• **Information supplied**

BEGIN

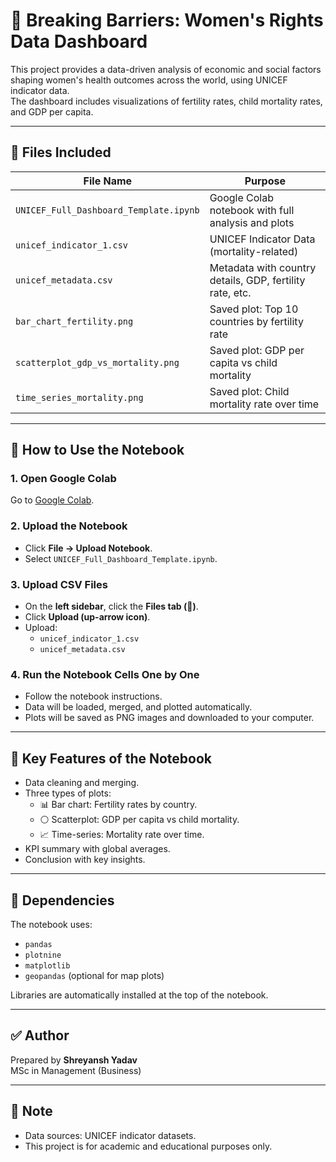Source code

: 
# 💜 Breaking Barriers: Women's Rights Data Dashboard

This project provides a data-driven analysis of economic and social factors shaping women's health outcomes across the world, using UNICEF indicator data.  
The dashboard includes visualizations of fertility rates, child mortality rates, and GDP per capita.

---

## 📁 **Files Included**

| File Name                               | Purpose                                     |
|------------------------------------------|---------------------------------------------|
| `UNICEF_Full_Dashboard_Template.ipynb`   | Google Colab notebook with full analysis and plots |
| `unicef_indicator_1.csv`                 | UNICEF Indicator Data (mortality-related)   |
| `unicef_metadata.csv`                    | Metadata with country details, GDP, fertility rate, etc. |
| `bar_chart_fertility.png`                | Saved plot: Top 10 countries by fertility rate |
| `scatterplot_gdp_vs_mortality.png`       | Saved plot: GDP per capita vs child mortality |
| `time_series_mortality.png`              | Saved plot: Child mortality rate over time |

---

## 🚀 **How to Use the Notebook**

### 1. Open Google Colab
Go to [Google Colab](https://colab.research.google.com/).

### 2. Upload the Notebook
- Click **File → Upload Notebook**.
- Select `UNICEF_Full_Dashboard_Template.ipynb`.

### 3. Upload CSV Files
- On the **left sidebar**, click the **Files tab (📂)**.
- Click **Upload (up-arrow icon)**.
- Upload:
  - `unicef_indicator_1.csv`
  - `unicef_metadata.csv`

### 4. Run the Notebook Cells One by One
- Follow the notebook instructions.
- Data will be loaded, merged, and plotted automatically.
- Plots will be saved as PNG images and downloaded to your computer.

---

## 📌 **Key Features of the Notebook**
- Data cleaning and merging.
- Three types of plots:
  - 📊 Bar chart: Fertility rates by country.
  - ⚪ Scatterplot: GDP per capita vs child mortality.
  - 📈 Time-series: Mortality rate over time.
- KPI summary with global averages.
- Conclusion with key insights.

---

## 📎 **Dependencies**
The notebook uses:
- `pandas`
- `plotnine`
- `matplotlib`
- `geopandas` (optional for map plots)

Libraries are automatically installed at the top of the notebook.

---

## ✅ **Author**
Prepared by **Shreyansh Yadav**  
MSc in Management (Business)

---

## 🏁 **Note**
- Data sources: UNICEF indicator datasets.
- This project is for academic and educational purposes only.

END

• **What you should do**
Among the entries above, the lines between the ones containing "rate, etc. |" and "child mortality |", inclusive, are to be transcribed exactly. No other line is to be given.

• **Solved problem**
| `unicef_metadata.csv`                    | Metadata with country details, GDP, fertility rate, etc. |
| `bar_chart_fertility.png`                | Saved plot: Top 10 countries by fertility rate |
| `scatterplot_gdp_vs_mortality.png`       | Saved plot: GDP per capita vs child mortality |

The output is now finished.